Passage for review: Begin
Better to move on wishing everyone the best than look back at Amber I say...

9 comments:

Kris McCracken said...

I hope that your friend isn't the person whose position I made redundant on Thursday.

They seemed to be in financial difficulties before I made it worse for them...

G. B. Miller said...

Hmmmm....you lost me part of the way through the story.

Good segues though.

I would like to answer the first part of your post about needing noise in order to write.

I'm the complete opposite. I need relative peace and quiet in order to write. When I was writing my first novel, I was up at about 4 in the morning, bagging away on my notebook, because it was the only way I could get any writing done.

Still the same way today. I usually get some down either at work (not a writer by trade) or at the public library.

But whatever works for you in order to get those creative juices flowing is the important thing.

Miles McClagan said...

No, it definitely wasn't, as far as I know he's still gainfully employed...just needs more dough...unless there's summat else he aint telling us...

Sorry you hated it! I'm not doing very well lately! I need background noise in every single aspect of my life, I always have...if I don't have my IPOD wedged into my ears, it's all downhill...

G. B. Miller said...

I never said that I hated it.

I don't hate anything that anyone writes in a blog.

I was simply saying that you lost me part way through the story.

I'm sorry if you took my comment the wrong way, as it wasn't meant to be offensive.

Miles McClagan said...

No, I didn't mate, that's just my phraseology, I don't take offense, the cows get out...

Charles Gramlich said...

I adore silence, or at least the soft sounds of nature. When Lana leaves the house I turn everything off.

Miles McClagan said...

I'm not too bad with silence, but it only means I end up listening to my own thoughts, and it's not always a good thing...

Jannie Funster said...

Really - you have a Hannah Montana advent calendar? Are ya pullin' me wee leg, ye lime spider guy?

Miles McClagan said...

No, someone bought it for me as a present, and in the absence of any other advent calendars, it's doing the job!
Passage for review: End
Available data: Begin
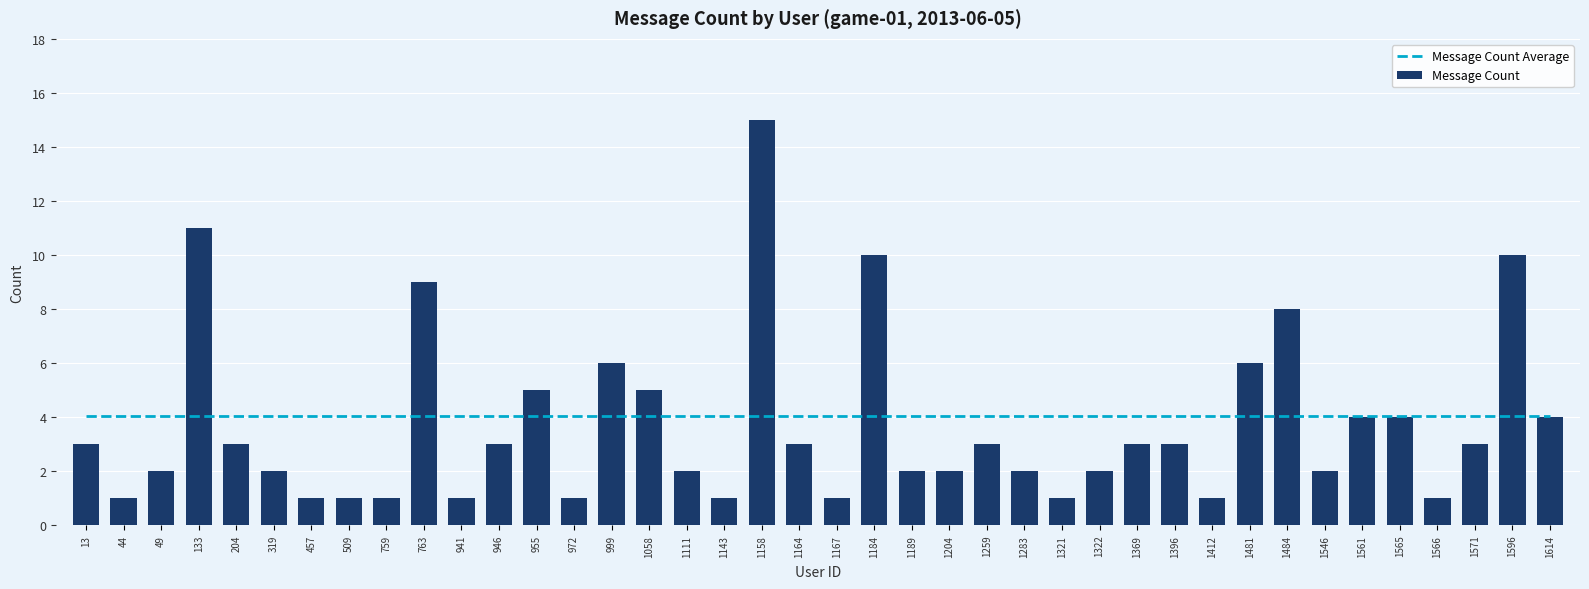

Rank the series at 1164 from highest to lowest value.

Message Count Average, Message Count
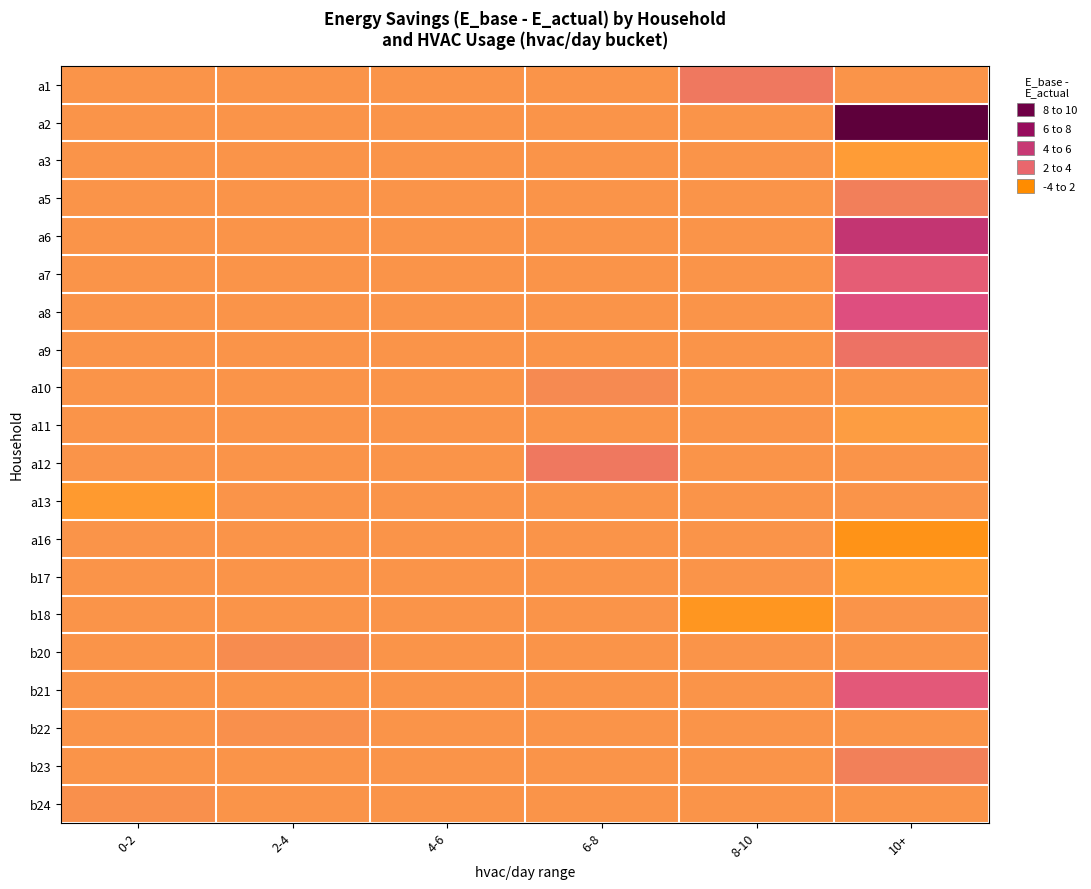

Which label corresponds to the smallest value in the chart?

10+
Available data: End
**Tasks**
• a. Reproduce the section of the blog comment thread that starts with the words containing "I was simply" and finishes with "Charles Gramlich said...".
• b. In the blog comment thread, what time did G. B. Miller get up to write his first novel?

**Responses to the tasks**
• a.
I was simply saying that you lost me part way through the story.

I'm sorry if you took my comment the wrong way, as it wasn't meant to be offensive.

Miles McClagan said...

No, I didn't mate, that's just my phraseology, I don't take offense, the cows get out...

Charles Gramlich said...

• b. About 4 in the morning.